[Records from a collection]
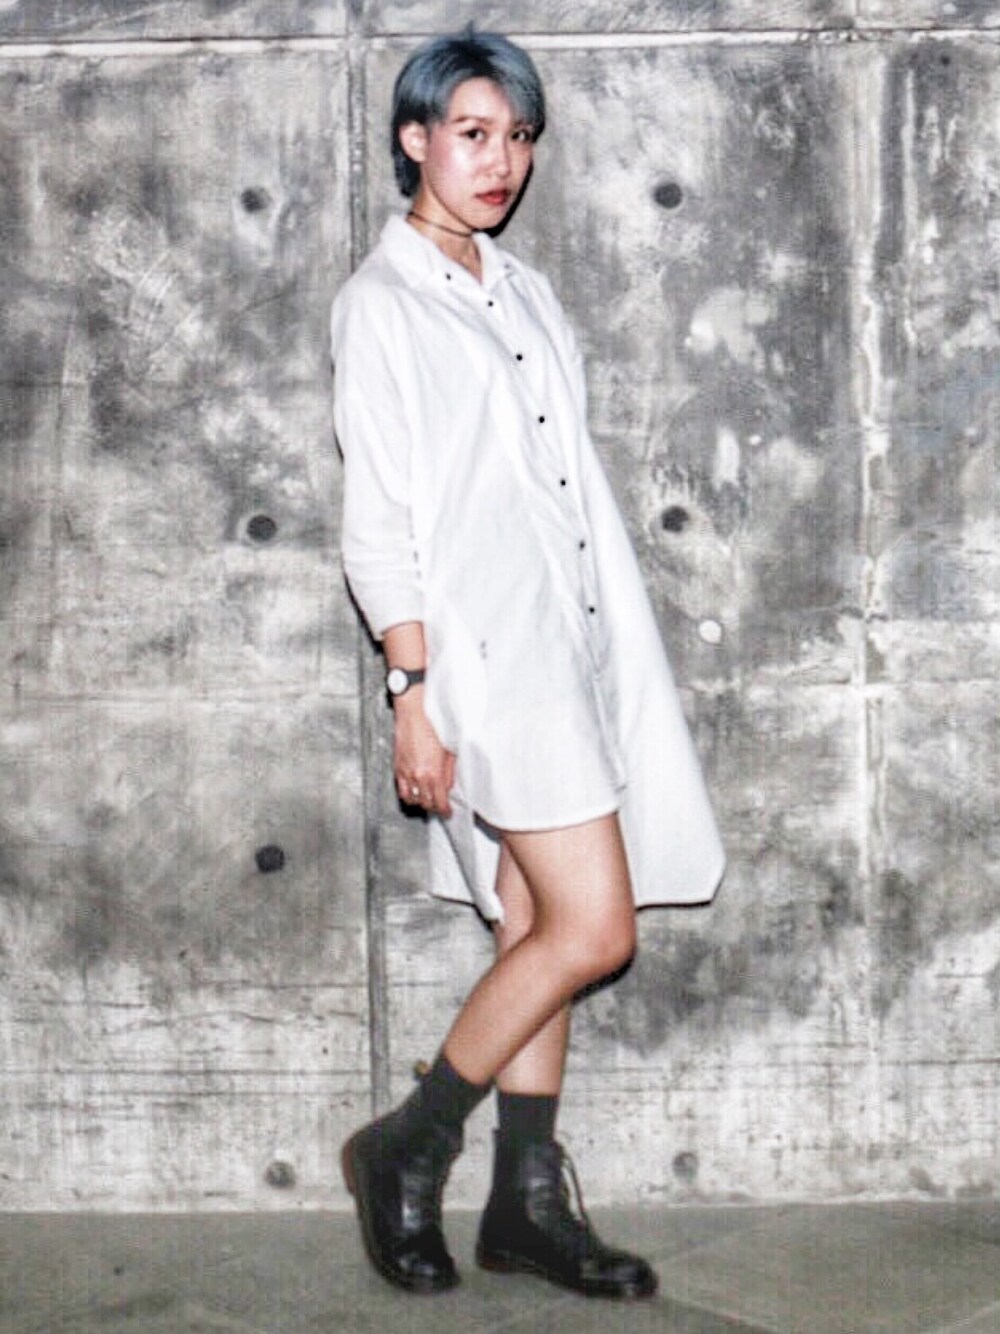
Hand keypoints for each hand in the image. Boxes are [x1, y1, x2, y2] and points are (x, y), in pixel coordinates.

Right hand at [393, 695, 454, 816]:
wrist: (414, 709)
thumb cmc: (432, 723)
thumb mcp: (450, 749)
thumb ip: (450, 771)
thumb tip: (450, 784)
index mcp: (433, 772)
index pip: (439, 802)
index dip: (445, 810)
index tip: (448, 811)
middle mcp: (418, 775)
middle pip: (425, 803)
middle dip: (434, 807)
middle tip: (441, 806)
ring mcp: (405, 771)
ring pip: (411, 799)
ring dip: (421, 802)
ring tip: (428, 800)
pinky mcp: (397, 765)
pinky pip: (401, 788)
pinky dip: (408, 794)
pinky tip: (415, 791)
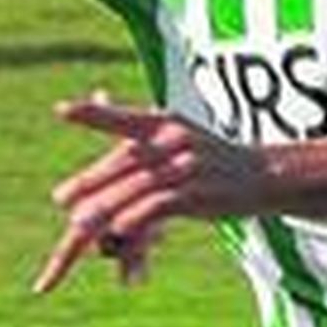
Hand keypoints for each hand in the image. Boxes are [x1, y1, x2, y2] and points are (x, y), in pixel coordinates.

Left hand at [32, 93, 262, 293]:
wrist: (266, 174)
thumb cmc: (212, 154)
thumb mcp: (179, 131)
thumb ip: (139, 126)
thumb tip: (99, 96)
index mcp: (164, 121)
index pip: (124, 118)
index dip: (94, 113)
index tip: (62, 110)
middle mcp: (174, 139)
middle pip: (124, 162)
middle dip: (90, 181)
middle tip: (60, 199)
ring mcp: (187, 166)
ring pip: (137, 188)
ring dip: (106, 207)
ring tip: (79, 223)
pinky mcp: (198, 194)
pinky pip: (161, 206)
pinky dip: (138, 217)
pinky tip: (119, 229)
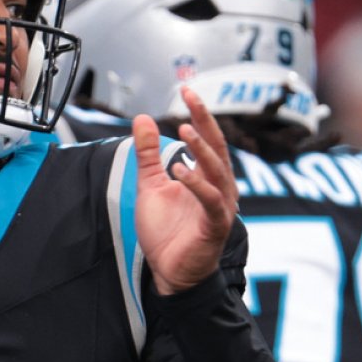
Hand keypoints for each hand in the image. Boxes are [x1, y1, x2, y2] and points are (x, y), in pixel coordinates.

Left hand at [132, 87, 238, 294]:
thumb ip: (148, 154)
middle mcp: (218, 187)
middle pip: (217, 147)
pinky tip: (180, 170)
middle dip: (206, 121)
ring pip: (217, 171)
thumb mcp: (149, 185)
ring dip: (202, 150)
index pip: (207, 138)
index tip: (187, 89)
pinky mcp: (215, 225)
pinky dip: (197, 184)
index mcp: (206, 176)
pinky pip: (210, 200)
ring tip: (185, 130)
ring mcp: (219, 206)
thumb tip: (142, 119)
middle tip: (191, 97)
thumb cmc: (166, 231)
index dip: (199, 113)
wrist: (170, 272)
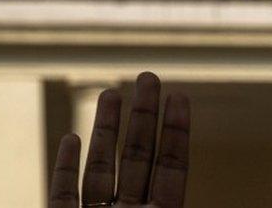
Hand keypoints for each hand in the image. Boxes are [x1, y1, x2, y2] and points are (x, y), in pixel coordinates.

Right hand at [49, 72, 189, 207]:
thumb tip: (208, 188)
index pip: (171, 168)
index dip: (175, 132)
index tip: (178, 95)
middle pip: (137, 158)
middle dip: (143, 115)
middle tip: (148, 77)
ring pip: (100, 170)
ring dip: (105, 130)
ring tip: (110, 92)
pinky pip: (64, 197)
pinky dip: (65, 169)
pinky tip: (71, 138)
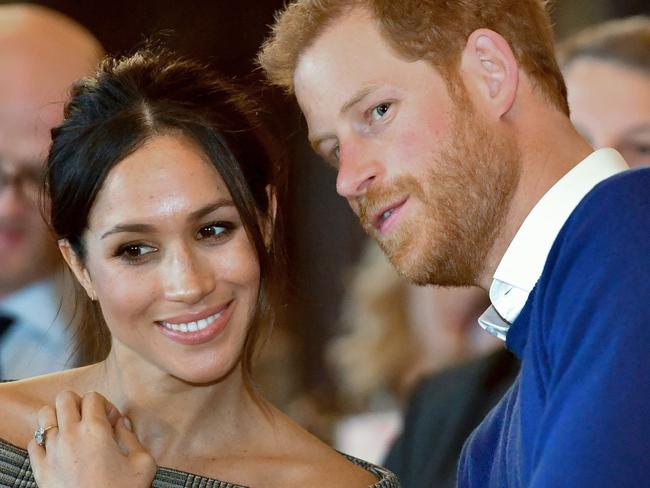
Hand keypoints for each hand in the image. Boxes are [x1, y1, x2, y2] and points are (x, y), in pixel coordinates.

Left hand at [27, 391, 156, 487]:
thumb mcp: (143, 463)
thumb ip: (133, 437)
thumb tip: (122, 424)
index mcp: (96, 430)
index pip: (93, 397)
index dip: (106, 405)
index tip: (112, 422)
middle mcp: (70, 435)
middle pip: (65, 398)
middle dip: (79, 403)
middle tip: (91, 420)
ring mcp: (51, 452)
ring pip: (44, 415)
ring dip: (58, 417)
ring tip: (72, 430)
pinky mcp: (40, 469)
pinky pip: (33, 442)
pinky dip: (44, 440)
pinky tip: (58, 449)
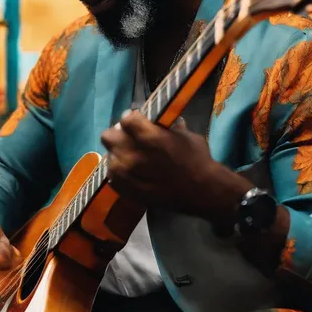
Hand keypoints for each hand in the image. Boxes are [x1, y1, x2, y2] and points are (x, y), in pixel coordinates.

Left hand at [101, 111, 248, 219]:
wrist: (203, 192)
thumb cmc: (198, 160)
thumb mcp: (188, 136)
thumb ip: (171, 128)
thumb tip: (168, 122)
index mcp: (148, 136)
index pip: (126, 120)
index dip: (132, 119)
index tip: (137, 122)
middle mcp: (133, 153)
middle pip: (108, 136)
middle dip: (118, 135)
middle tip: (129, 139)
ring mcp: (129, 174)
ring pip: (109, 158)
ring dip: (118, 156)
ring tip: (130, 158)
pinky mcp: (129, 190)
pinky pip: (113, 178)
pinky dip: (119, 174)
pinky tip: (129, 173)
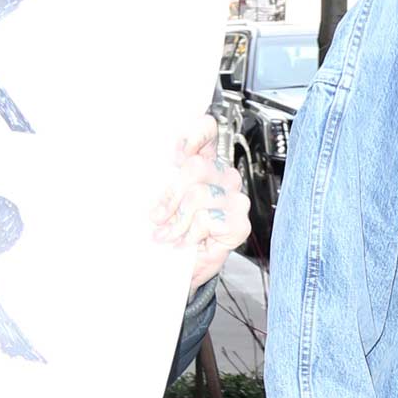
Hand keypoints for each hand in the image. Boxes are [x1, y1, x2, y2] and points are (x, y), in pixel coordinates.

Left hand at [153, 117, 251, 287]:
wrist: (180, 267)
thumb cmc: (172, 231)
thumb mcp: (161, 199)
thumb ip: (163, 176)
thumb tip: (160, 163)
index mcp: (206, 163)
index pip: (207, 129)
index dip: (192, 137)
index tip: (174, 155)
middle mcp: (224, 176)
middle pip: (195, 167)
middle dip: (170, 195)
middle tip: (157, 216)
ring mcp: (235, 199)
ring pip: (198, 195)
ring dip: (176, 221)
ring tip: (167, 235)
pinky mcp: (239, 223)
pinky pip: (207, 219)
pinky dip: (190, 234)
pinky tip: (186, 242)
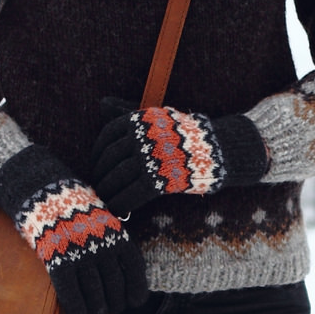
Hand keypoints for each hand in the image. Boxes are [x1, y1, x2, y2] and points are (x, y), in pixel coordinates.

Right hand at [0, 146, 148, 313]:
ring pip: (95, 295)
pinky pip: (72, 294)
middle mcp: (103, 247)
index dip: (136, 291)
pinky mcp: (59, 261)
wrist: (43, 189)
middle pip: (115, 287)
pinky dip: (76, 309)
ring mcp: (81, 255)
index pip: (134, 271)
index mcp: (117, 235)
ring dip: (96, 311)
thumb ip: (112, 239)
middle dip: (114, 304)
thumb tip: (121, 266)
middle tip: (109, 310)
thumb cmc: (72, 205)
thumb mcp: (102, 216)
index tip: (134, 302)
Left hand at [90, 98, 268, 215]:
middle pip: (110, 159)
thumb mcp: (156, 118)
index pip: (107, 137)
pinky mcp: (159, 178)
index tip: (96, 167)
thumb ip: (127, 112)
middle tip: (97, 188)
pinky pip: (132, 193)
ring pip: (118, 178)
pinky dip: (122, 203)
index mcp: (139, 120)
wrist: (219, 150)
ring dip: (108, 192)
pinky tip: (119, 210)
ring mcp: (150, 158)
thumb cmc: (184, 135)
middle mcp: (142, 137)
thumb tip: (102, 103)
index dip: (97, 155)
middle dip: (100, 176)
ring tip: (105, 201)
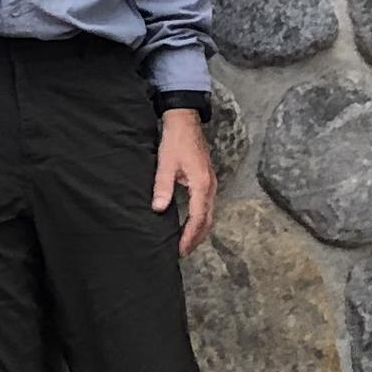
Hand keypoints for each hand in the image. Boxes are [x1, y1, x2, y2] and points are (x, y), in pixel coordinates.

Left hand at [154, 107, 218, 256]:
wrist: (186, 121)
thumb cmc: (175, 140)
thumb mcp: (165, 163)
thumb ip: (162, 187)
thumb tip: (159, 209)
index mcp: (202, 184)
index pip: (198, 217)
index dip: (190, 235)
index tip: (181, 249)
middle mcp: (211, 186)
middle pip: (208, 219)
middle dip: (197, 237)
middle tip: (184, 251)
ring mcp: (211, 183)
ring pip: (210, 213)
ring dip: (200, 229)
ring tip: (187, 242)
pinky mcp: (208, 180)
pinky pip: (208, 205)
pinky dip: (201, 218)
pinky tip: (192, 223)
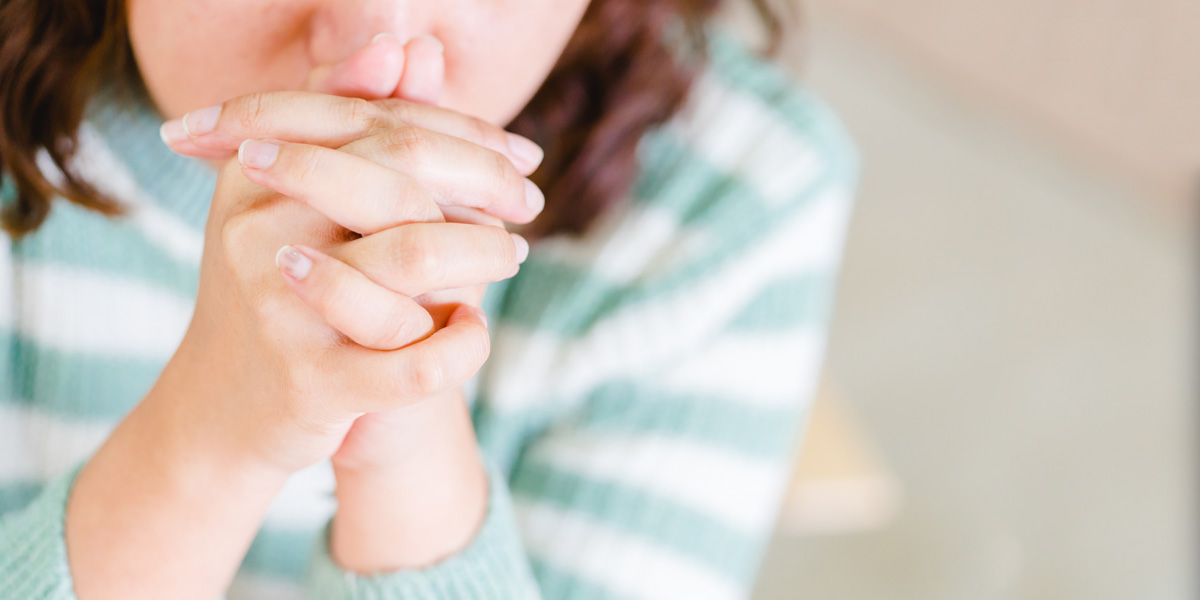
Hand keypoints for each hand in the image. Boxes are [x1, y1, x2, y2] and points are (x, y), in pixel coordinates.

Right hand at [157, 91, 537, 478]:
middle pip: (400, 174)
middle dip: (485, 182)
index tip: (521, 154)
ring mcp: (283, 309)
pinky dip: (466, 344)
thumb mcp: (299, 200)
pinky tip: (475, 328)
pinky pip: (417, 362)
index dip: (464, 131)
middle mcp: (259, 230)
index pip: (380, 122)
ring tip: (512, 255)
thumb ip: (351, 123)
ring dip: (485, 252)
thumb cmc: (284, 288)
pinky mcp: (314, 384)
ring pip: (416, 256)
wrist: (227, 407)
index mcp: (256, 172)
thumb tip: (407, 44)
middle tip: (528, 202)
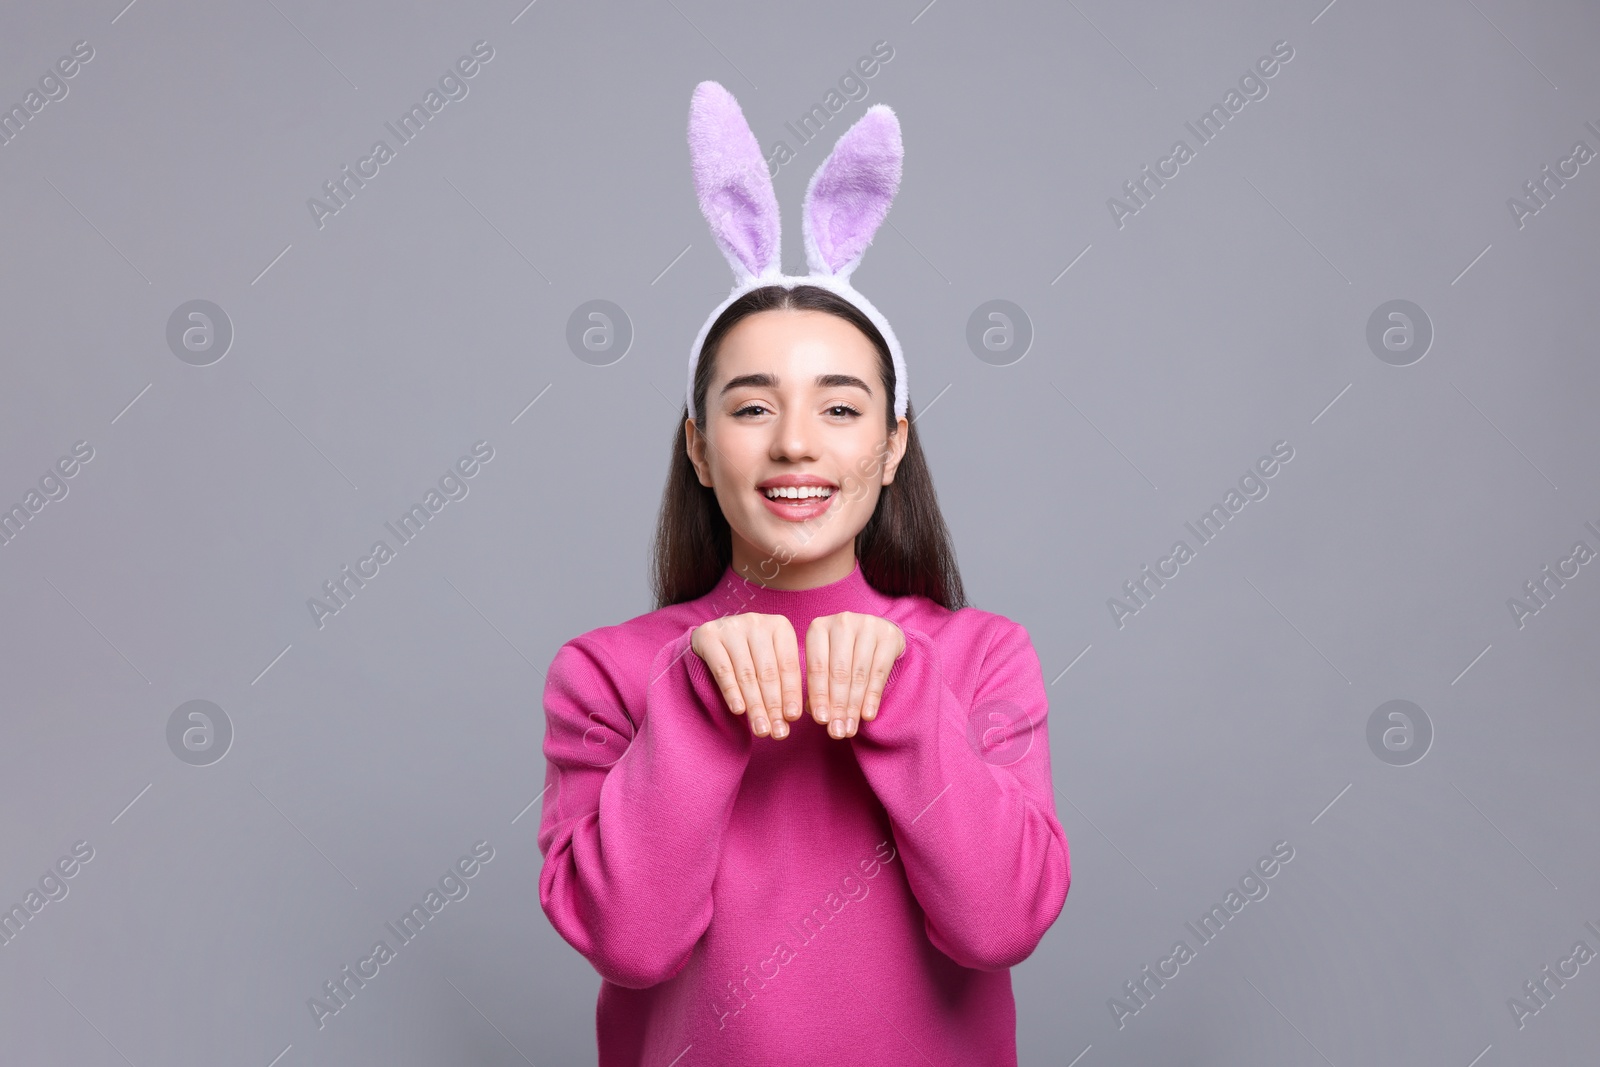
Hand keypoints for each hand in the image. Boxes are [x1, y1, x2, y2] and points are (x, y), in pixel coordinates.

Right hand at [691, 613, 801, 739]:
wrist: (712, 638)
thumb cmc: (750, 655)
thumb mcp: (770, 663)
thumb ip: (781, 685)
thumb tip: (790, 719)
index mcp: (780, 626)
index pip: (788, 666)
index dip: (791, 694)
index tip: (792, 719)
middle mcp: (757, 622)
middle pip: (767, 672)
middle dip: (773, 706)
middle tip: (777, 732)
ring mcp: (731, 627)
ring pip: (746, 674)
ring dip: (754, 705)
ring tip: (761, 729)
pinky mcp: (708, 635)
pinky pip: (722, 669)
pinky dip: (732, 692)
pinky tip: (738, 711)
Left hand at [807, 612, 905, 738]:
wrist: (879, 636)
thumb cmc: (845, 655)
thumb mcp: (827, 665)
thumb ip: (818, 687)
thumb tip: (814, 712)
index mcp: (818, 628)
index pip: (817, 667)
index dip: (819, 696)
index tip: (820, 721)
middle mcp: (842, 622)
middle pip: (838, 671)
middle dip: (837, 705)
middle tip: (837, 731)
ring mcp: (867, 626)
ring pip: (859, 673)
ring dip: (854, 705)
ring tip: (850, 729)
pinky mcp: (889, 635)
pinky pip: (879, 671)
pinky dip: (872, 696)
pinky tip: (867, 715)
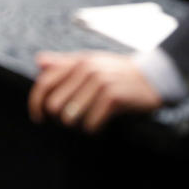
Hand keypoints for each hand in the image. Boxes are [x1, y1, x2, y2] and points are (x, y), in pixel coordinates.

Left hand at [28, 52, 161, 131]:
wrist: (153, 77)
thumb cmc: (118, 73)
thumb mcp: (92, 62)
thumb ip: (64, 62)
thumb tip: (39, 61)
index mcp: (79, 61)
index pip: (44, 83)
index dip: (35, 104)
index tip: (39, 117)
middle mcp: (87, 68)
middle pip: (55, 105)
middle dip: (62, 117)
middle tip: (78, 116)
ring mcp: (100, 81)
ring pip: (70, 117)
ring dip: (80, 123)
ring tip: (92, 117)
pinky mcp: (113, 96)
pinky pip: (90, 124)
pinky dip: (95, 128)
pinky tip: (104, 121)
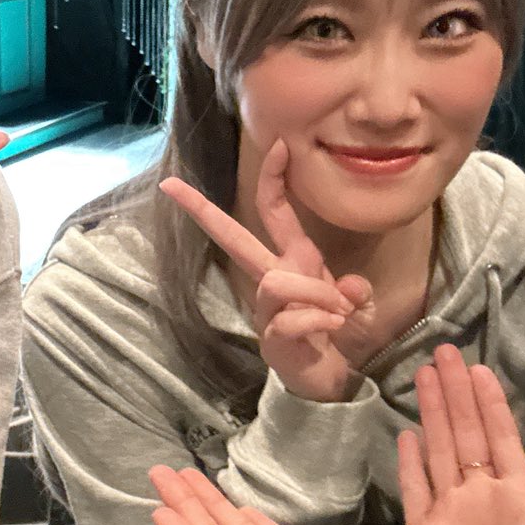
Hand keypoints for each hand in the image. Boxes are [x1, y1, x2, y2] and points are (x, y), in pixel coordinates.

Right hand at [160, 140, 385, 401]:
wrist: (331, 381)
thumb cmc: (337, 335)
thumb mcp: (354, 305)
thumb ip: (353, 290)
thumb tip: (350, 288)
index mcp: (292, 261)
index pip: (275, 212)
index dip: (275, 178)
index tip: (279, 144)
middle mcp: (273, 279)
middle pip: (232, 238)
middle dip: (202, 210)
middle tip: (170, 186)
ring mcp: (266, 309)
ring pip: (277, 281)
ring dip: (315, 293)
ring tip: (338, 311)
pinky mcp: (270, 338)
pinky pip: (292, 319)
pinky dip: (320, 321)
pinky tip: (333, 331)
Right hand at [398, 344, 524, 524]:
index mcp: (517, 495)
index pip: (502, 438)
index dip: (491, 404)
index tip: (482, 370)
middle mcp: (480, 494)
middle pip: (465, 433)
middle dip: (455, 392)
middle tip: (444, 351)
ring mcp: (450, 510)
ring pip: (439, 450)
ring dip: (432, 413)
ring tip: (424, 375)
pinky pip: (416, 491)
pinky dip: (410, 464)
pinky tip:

> _Exercise requirements_
Start with the line above that contains "middle pip: (55, 105)" and stop after the line that contains "pinky tip: (104, 121)". Output those lines exactly, and only those.

> _Answer space_
middle pip: (55, 105)
middle dip: (62, 117)
middle tip: (78, 116)
ring mcp: (100, 81)
ring pip: (70, 117)
ring dip: (80, 123)
ring tip: (92, 117)
pinky mcp: (113, 96)
pinky pip: (90, 124)
pinky dip: (95, 128)
pinky tip: (104, 121)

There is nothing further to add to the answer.